**TO DO**
From the entries that follow, copy each line containing the word "lines".

**RECORDS SHOWN**

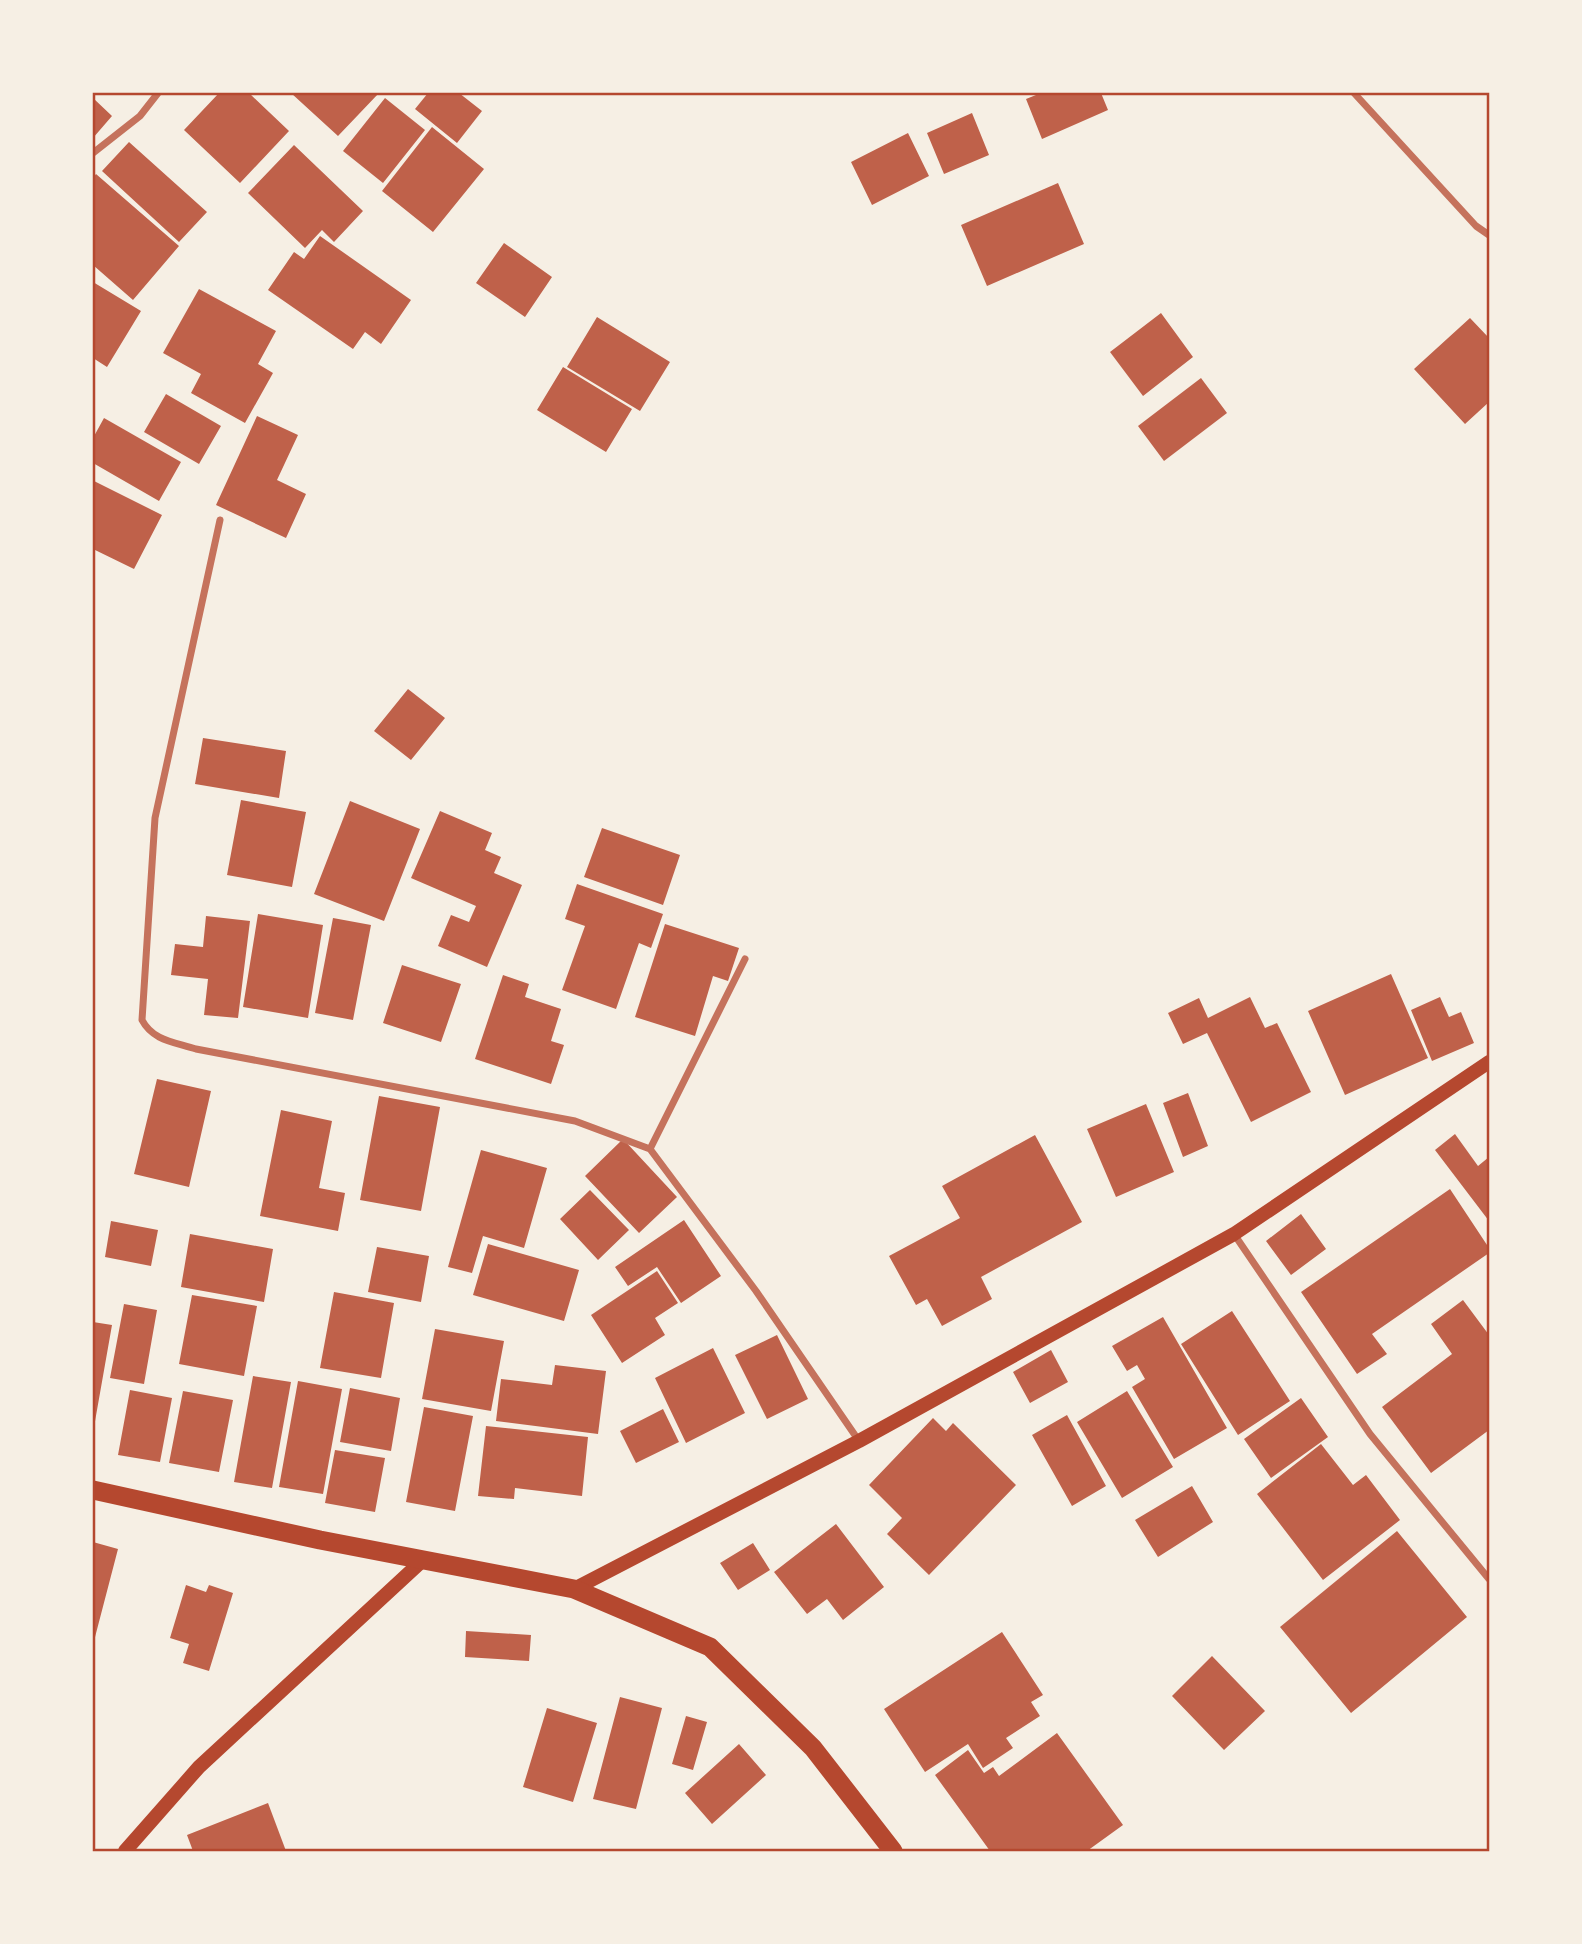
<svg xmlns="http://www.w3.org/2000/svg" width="1582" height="1944" font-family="Helvetica,sans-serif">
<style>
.building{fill:#bf614a}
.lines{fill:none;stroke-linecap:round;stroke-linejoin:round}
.minor{stroke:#c5725c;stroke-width:7}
.secondary{stroke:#b5482f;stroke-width:14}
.trunk{stroke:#b5482f;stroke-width:19}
.neatline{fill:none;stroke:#b5482f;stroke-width:2.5}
</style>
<rect width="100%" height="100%" fill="#f6efe4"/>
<!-- building -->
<path class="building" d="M219 93H249L289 131 240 183 184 130Z
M291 93H379L338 136Z
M428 93H459L482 111 457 143 415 109Z
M1041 93H1101L1108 110 1042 139 1026 99Z
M93 98 112 116 93 138Z
M385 98 425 130 383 183 343 151Z
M972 113 989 155 944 174 927 133Z
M432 127 484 169 433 232 382 191Z
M908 133 929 176 872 205 851 162Z
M129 142 207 212 179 242 102 171Z
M294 145 363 211 334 242 322 230 305 248 248 193Z
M96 174 179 246 133 300 93 265V178Z
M1058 183 1084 244 987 286 961 225Z
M320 236 411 300 381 344 365 332 353 349 268 290 294 252 304 259Z
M504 243 552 277 525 317 476 283Z
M93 282 141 311 107 367 93 358Z
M199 289 276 331 258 364 273 373 245 423 191 393 201 374 163 353Z
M1161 313 1193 357 1143 396 1110 352Z
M597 317 670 362 640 411 567 367Z
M1470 318 1489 338V402L1465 424 1414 369Z
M563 367 632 409 606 452 537 410Z
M1201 378 1227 413 1164 461 1138 426Z
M166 394 221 426 199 464 144 432Z
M257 416 298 435 277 480 306 494 286 538 216 505Z
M104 418 181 462 159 501 93 463V438Z
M94 481 162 515 134 569 93 549Z
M408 689 445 718 411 760 374 731Z
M203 738 286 751 279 798 195 784Z
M241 800 306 812 292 887 227 875Z
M350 801 420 829 384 921 314 894Z
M440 811 492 833 485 850 501 857 494 873 522 885 487 967 438 946 451 915 469 922 476 906 411 878Z
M602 828 680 855 663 905 584 877Z
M577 884 663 914 651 948 639 943 616 1009 562 990 585 926 565 919Z
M258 914 323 925 308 1018 243 1007Z
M206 916 250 921 238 1018 204 1015 208 979 171 975 175 944 203 947Z
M333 918 371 925 353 1020 315 1013Z
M665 924 739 948 728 981 713 976 695 1036 635 1017Z
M402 965 461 984 441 1042 383 1023Z
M1391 974 1428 1058 1345 1095 1308 1011Z
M503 975 529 984 525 997 561 1009 551 1041 564 1045 551 1084 475 1059Z
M1250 997 1265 1028 1277 1023 1311 1092 1251 1122 1207 1033 1183 1044 1168 1013 1199 998 1208 1018Z
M1440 997 1449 1017 1461 1012 1474 1043 1432 1061 1411 1010Z
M157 1079 211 1091 189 1187 134 1174Z
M1188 1093 1208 1146 1183 1157 1163 1103Z
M379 1096 440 1107 421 1211 360 1200Z
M1146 1104 1174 1172 1116 1197 1087 1129Z
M281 1110 332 1121 319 1188 345 1193 338 1231 260 1216Z
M1455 1134 1478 1166 1489 1157V1221L1435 1150Z
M1035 1135 1082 1222 981 1277 992 1299 942 1326 927 1299 916 1305 889 1256 960 1218 942 1186Z
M623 1139 677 1197 639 1233 585 1176Z
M481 1150 547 1168 524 1248 483 1236 472 1273 448 1267Z
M1450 1189 1489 1248V1253L1372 1334 1387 1354 1357 1374 1301 1292Z
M590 1190 629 1230 598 1260 560 1219Z
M1301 1214 1326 1249 1291 1275 1266 1241Z
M684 1220 721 1276 681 1303 657 1267 628 1286 615 1267Z
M111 1221 158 1230 151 1266 105 1257Z
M190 1234 273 1249 264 1302 181 1287Z
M488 1244 579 1270 564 1321 473 1295Z
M377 1247 429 1256 421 1302 368 1292Z
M657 1271 678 1303 655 1318 665 1335 622 1363 591 1315Z
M334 1292 394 1303 381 1378 320 1368Z
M192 1295 257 1306 244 1376 179 1364Z
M1463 1300 1489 1335V1430L1431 1473 1382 1407 1452 1354 1431 1324Z
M124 1304 157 1310 144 1384 110 1378Z
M1232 1311 1290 1401 1238 1435 1181 1344Z
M1163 1317 1227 1428 1174 1459 1132 1387 1145 1379 1137 1365 1127 1371 1112 1346Z
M93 1322 112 1325 94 1427H93Z
M435 1329 504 1341 491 1411 422 1399Z
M777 1335 808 1399 767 1419 735 1355Z
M713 1348 745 1413 686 1443 655 1378Z
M1051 1350 1068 1382 1030 1403 1013 1372Z
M555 1365 606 1371 598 1434 496 1421 501 1379 552 1385Z
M253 1376 291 1382 272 1488 234 1482Z
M298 1381 342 1389 323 1494 279 1487Z
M350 1388 400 1398 391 1451 340 1442Z
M130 1390 172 1398 160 1462 118 1455Z
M183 1391 233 1400 219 1472 169 1463Z
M1127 1391 1173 1467 1122 1498 1077 1422Z
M1301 1398 1328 1437 1271 1478 1244 1439Z
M424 1407 473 1416 455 1511 406 1502Z
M663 1409 679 1442 636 1463 620 1431Z
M1067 1415 1106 1486 1072 1506 1032 1435Z
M933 1418 946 1431 953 1423 1016 1485 929 1575 887 1534 902 1518 869 1485Z
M486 1426 588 1437 582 1496 515 1488 514 1499 478 1496Z
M1321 1444 1353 1485 1366 1475 1400 1520 1323 1580 1257 1494Z
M335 1450 385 1458 375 1512 325 1503Z
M1192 1486 1213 1522 1158 1557 1135 1520Z
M836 1524 884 1587 843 1620 827 1599 807 1614 774 1572Z
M1397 1531 1467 1617 1351 1713 1280 1627Z
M93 1542 118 1549 94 1641H93Z
M753 1543 770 1570 738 1590 720 1563Z
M186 1585 206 1592 209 1585 233 1593 209 1671 183 1663 189 1644 170 1638Z
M466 1631 531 1635 529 1661 465 1657Z
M1002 1632 1043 1695 1031 1702 1040 1716 1006 1738 1013 1748 983 1768 968 1744 925 1772 884 1709Z
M1212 1656 1265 1711 1224 1750 1172 1696Z
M620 1697 662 1708 636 1809 593 1799Z
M547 1708 597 1723 573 1802 523 1787Z
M686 1716 707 1722 693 1770 672 1764Z
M1057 1733 1123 1825 1087 1851H990L935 1775 968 1750 984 1773 993 1767 999 1776Z
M739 1744 766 1775 712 1824 685 1793Z
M268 1803 286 1851H193L187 1835Z"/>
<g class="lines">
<!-- minor -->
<path class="minor" d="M1354 93 1476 226 1489 235
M93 153 140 116 158 93
M220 520 155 818 142 1020C153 1041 175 1042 196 1049L575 1121 650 1149 756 1291 859 1441
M650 1149 745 959
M1234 1234 1370 1434 1489 1579"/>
<!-- secondary -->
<path class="secondary" d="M574 1589 859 1441 1234 1234 1489 1062
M125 1851 199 1767 423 1560"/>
<!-- trunk -->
<path class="trunk" d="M93 1490 320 1540 574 1589 710 1647 813 1748 893 1851"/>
</g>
<!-- border -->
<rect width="1582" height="1944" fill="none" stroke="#f6efe4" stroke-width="189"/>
<rect x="94" y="94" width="1394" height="1756" class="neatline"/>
</svg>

**ANSWER SECTION**
.lines{fill:none;stroke-linecap:round;stroke-linejoin:round}
<g class="lines">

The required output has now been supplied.